Relatório radicaliza reforma trabalhista e enfraquece papel do sindicalismo

É muito ruim para o sindicalismo o parecer que o deputado Rogério Marinho (PSDB-RN), relator da reforma trabalhista (Projeto de Lei 6.787/2016), apresentou quarta, dia 12, à Comissão Especial da Câmara dos Deputados. A matéria irá a voto na Comissão no dia 19, com grandes chances de aprovação. Depois, seguirá ao plenário.
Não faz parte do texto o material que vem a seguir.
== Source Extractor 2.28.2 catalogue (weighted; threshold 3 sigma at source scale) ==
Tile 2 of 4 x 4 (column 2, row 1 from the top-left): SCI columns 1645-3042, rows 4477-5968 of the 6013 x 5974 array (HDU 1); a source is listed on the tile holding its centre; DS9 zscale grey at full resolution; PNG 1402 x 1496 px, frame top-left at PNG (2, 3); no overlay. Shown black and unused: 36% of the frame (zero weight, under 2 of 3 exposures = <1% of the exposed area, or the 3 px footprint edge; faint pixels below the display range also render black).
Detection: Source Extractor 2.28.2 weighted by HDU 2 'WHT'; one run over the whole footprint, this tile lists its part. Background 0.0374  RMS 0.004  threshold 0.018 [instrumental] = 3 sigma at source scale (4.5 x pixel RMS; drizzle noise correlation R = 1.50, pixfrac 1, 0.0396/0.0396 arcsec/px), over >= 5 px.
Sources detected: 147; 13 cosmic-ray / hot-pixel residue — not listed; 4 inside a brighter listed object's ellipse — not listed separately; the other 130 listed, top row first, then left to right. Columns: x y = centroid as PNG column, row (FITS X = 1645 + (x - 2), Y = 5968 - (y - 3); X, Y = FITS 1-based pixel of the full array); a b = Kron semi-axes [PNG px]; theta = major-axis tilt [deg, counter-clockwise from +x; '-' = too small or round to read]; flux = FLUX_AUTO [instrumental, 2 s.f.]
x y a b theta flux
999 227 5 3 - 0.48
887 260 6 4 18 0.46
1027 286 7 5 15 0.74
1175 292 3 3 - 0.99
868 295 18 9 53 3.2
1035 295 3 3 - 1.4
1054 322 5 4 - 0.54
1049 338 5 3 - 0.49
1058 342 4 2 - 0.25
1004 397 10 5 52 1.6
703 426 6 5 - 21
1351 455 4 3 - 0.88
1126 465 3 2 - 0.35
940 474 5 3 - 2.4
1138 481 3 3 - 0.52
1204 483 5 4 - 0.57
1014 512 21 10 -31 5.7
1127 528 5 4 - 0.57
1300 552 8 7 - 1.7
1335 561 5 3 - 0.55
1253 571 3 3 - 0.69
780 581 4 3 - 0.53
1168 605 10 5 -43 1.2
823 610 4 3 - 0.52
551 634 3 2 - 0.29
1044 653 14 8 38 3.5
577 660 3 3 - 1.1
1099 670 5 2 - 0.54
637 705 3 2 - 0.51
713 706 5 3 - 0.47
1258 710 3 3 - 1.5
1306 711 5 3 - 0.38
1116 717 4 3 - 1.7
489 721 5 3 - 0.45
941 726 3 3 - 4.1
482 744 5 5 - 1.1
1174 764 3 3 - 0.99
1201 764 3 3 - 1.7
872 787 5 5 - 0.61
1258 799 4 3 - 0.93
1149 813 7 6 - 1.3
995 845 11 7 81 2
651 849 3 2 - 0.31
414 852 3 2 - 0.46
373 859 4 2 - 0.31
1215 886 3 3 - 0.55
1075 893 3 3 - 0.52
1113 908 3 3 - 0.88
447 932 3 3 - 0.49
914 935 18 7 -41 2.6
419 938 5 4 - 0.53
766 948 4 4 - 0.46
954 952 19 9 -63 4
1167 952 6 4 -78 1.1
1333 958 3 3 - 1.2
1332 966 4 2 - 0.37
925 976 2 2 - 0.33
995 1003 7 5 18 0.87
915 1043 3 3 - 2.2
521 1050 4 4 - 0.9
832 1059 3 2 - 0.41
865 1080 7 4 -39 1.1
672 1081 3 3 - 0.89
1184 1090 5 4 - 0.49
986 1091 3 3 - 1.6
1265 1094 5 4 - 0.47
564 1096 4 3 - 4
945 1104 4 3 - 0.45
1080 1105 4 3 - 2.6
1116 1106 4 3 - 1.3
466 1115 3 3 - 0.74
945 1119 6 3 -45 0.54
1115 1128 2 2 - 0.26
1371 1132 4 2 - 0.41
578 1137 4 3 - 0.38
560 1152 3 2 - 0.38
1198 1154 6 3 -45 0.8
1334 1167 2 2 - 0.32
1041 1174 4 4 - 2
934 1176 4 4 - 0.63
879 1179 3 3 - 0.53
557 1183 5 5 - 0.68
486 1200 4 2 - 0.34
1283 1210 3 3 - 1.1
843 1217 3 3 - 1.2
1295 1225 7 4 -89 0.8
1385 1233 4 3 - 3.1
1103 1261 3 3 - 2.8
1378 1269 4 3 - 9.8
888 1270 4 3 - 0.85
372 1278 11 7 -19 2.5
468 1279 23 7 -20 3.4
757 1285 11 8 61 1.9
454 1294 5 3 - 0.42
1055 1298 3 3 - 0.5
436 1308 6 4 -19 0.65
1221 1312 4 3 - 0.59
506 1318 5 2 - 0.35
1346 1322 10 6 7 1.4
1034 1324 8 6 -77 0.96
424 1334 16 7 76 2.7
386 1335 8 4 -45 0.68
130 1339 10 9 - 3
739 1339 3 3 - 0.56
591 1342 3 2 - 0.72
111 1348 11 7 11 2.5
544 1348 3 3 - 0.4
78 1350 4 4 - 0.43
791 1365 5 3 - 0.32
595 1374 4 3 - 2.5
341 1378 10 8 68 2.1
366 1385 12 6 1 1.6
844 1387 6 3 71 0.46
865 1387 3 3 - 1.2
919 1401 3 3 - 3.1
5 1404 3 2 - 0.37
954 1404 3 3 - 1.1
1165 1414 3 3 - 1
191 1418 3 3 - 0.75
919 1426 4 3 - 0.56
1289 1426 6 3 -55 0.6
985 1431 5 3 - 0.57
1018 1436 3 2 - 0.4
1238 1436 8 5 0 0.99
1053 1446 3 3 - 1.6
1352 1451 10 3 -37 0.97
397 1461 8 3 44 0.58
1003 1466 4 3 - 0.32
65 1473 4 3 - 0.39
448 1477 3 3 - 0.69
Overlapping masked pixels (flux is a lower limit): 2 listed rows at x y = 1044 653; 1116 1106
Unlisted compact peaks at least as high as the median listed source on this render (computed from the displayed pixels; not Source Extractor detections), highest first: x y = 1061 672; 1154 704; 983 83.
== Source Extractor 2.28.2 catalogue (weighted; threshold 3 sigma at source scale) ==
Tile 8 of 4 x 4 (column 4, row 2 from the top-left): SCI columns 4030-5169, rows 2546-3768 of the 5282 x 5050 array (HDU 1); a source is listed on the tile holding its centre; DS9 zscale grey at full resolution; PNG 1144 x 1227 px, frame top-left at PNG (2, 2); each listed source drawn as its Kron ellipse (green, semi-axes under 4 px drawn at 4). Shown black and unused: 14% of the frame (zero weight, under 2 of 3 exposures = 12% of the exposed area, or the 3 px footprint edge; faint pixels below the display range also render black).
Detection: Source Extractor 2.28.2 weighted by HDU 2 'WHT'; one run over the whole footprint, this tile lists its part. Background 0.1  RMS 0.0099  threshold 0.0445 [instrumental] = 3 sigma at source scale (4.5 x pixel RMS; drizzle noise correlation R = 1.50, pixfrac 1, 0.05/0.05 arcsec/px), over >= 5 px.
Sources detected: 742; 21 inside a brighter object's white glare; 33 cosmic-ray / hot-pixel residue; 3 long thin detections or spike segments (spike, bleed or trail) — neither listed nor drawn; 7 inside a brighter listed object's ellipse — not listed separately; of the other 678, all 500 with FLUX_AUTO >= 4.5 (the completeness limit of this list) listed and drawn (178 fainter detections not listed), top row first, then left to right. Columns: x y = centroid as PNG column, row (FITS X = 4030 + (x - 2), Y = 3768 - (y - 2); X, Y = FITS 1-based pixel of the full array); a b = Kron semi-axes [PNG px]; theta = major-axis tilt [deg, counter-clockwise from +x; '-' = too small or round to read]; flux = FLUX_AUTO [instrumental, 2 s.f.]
“Nossas chances de reverter o quadro são praticamente nulas. Se aprovado como quer o relator, e a correlação de forças aponta nessa direção, o sindicalismo será esvaziado, perdendo o poder de negociação e pressão acumulado durante décadas”, observa Marcos Verlaine, analista político do Diap (Departamento Intersindical de Assessoria Parlamentar).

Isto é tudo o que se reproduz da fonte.